For the reasons set forth in the preamble, the Surface Transportation Board amends title 49, chapter X, subchapter D, of the Code of Federal Regulations by adding part 1333 to read as follows:
PART 1333—DEMURRAGE LIABILITY
- Demurrage defined.
- Who may charge demurrage.
- Who is subject to demurrage.
Demurrage is a charge that both compensates rail carriers for the expenses incurred when rail cars are detained beyond a specified period of time (i.e., free time) for loading or unloading, and serves as a penalty for undue car detention to encourage the efficient use of rail cars in the rail network.
Who may charge demurrage.
Demurrage shall be assessed by the serving rail carrier, i.e., the rail carrier providing rail cars to a shipper at an origin point or delivering them to a receiver at an end-point or intermediate destination. A serving carrier and its customers (including those to which it delivers rail cars at origin or destination) may enter into contracts pertaining to demurrage, but in the absence of such contracts, demurrage will be governed by the demurrage tariff of the serving carrier.

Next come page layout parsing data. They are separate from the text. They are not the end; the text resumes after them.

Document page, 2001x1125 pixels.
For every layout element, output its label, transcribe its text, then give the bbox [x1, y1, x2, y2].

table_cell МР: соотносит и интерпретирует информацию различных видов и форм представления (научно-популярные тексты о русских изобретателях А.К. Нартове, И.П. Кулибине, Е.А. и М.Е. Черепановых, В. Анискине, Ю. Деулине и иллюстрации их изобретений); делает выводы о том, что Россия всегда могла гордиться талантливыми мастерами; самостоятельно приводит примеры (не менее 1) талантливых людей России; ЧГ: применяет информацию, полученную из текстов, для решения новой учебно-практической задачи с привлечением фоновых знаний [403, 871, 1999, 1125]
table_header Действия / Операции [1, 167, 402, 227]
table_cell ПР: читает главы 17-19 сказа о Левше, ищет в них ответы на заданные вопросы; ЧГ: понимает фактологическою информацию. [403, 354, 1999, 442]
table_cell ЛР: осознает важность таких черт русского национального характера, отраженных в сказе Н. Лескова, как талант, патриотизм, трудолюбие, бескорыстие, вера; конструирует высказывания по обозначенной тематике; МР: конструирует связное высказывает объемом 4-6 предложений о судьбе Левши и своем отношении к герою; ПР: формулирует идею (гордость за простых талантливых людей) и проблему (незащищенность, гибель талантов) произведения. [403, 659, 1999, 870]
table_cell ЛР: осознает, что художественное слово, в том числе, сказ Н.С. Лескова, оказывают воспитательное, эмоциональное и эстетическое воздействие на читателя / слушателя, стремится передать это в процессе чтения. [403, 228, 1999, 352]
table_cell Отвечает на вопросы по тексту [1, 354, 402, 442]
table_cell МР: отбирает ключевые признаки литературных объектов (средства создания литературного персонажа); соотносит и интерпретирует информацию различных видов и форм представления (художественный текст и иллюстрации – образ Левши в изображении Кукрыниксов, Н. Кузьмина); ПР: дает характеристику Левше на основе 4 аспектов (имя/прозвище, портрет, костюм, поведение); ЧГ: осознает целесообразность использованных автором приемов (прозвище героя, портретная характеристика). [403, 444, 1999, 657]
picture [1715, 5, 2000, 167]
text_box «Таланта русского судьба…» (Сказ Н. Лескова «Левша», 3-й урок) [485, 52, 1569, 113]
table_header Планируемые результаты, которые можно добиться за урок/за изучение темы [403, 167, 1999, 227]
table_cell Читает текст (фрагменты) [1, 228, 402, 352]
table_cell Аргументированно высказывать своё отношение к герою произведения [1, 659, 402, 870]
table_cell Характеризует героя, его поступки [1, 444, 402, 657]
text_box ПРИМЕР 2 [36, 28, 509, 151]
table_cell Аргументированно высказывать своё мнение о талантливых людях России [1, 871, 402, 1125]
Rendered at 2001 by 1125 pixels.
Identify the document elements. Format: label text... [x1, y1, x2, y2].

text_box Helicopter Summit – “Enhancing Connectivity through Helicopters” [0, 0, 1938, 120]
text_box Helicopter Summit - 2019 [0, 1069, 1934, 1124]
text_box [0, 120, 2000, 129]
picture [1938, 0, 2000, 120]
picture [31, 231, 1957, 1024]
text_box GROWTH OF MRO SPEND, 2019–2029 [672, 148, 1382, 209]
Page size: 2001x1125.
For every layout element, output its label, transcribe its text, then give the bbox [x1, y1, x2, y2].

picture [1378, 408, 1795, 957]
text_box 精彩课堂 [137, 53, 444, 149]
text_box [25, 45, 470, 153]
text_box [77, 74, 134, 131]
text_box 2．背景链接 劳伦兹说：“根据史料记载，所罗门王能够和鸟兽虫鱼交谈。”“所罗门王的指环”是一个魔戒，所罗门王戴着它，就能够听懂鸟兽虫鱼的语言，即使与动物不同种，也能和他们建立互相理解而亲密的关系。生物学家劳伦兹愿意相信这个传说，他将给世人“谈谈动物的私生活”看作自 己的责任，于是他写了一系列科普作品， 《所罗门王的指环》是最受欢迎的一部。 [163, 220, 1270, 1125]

End Supplemental Information
Who is subject to demurrage.
Any person receiving rail cars from a rail carrier for loading or unloading who detains the cars beyond the period of free time set forth in the governing demurrage tariff may be held liable for demurrage if the carrier has provided that person with actual notice of the demurrage tariff providing for such liability prior to the placement of the rail cars. The notice required by this section shall be in written or electronic form.